Una orden similar promulgará el edil José María Bautista en 1934, incluyendo en su artículo quinto la prohibición del uso de «palos, armas de fuego o blancas, aun cuando sea bajo pretexto de formar parte del disfraz». Como en otros años, había un horario para disfrazarse: «Desde la salida del sol hasta las 19.00 horas», intervalo que se ampliaba a las 21.00 horas en Trapería y Platería. Era, más o menos, como aquella norma que permitía los disfraces «hasta el toque de oraciones».

Hasta los municipales

El personal, pese a todo, hacía cuanto le venía en gana.

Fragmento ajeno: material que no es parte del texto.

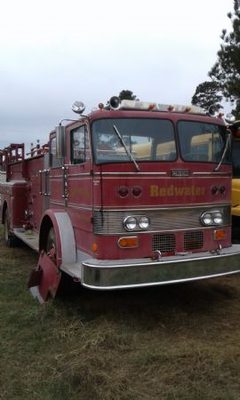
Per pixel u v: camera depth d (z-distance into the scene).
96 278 4.54
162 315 5.12
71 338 4.51
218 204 5.34
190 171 5.09
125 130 4.92
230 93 15.71
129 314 5.14
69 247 5.46
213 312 5.26
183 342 4.37
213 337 4.54
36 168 8.07
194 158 5.18
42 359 4.11
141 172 4.81
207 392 3.43
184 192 5.05
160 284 4.69
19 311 5.33
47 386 3.62
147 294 5.88
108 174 4.72
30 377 3.79
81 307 5.35
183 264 4.82
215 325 4.87
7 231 9.73
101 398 3.39
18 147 9.76
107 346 4.29
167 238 4.98
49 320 5.03
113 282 4.54
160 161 4.92
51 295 5.57
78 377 3.66
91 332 4.62
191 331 4.70
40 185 7.66
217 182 5.32
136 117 4.98
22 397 3.48
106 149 4.86
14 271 7.43
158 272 4.70
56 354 4.18
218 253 5.17
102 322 4.86
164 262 4.72
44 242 6.37
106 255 4.75
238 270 5.23
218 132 5.45
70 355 4.09
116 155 4.85
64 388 3.55
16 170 9.88
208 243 5.26
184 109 5.37
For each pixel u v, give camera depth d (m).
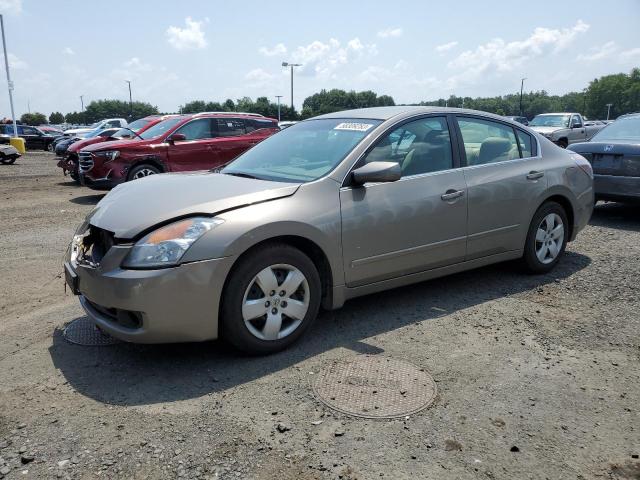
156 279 3.32
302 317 3.88
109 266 3.43
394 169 3.92
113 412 3.10
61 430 2.92
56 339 4.09
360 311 4.61
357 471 2.59
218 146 11.73
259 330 3.74
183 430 2.92
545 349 3.88
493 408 3.12
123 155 10.77
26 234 7.86
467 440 2.82
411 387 3.35
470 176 4.77
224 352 3.85
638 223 7.98
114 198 4.06
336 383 3.40
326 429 2.91
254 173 4.45
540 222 5.37
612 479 2.55
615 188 7.70
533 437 2.85
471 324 4.32
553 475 2.57
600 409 3.12
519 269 5.53
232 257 3.48
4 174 17.08
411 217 4.34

El ‘Diario de Murcia’ denunciaba en 1884 que algunas noches de los días de fiesta, «después de los bailes de máscaras, recorre las calles, ya de madrugada, algún disfrazado y enmascarado».

Dos años más tarde, la prensa se burlaba de que nadie se quitara las caretas, «pues sin duda los municipales se habían disfrazado también y con caretas puestas los vimos circular». A tal extremo llegaba la desobediencia que ‘El Imparcial’ aconsejaba al alcalde: «Otro año, para conseguir la autoridad su propósito, debe redactar todo el bando en sentido inverso».

No siempre el Ayuntamiento fue cerril en sus prohibiciones. En alguna ocasión, también la prensa censuró la celebración de bailes de máscaras. Eso sucedió en 1870, cuando ‘La Paz’ preguntaba la razón de que el Ayuntamiento de Murcia hubiera concedido el salón de descanso del Romea para aquellas sesiones «algo inmorales». Y acaso por ello, un tanto divertidas, claro.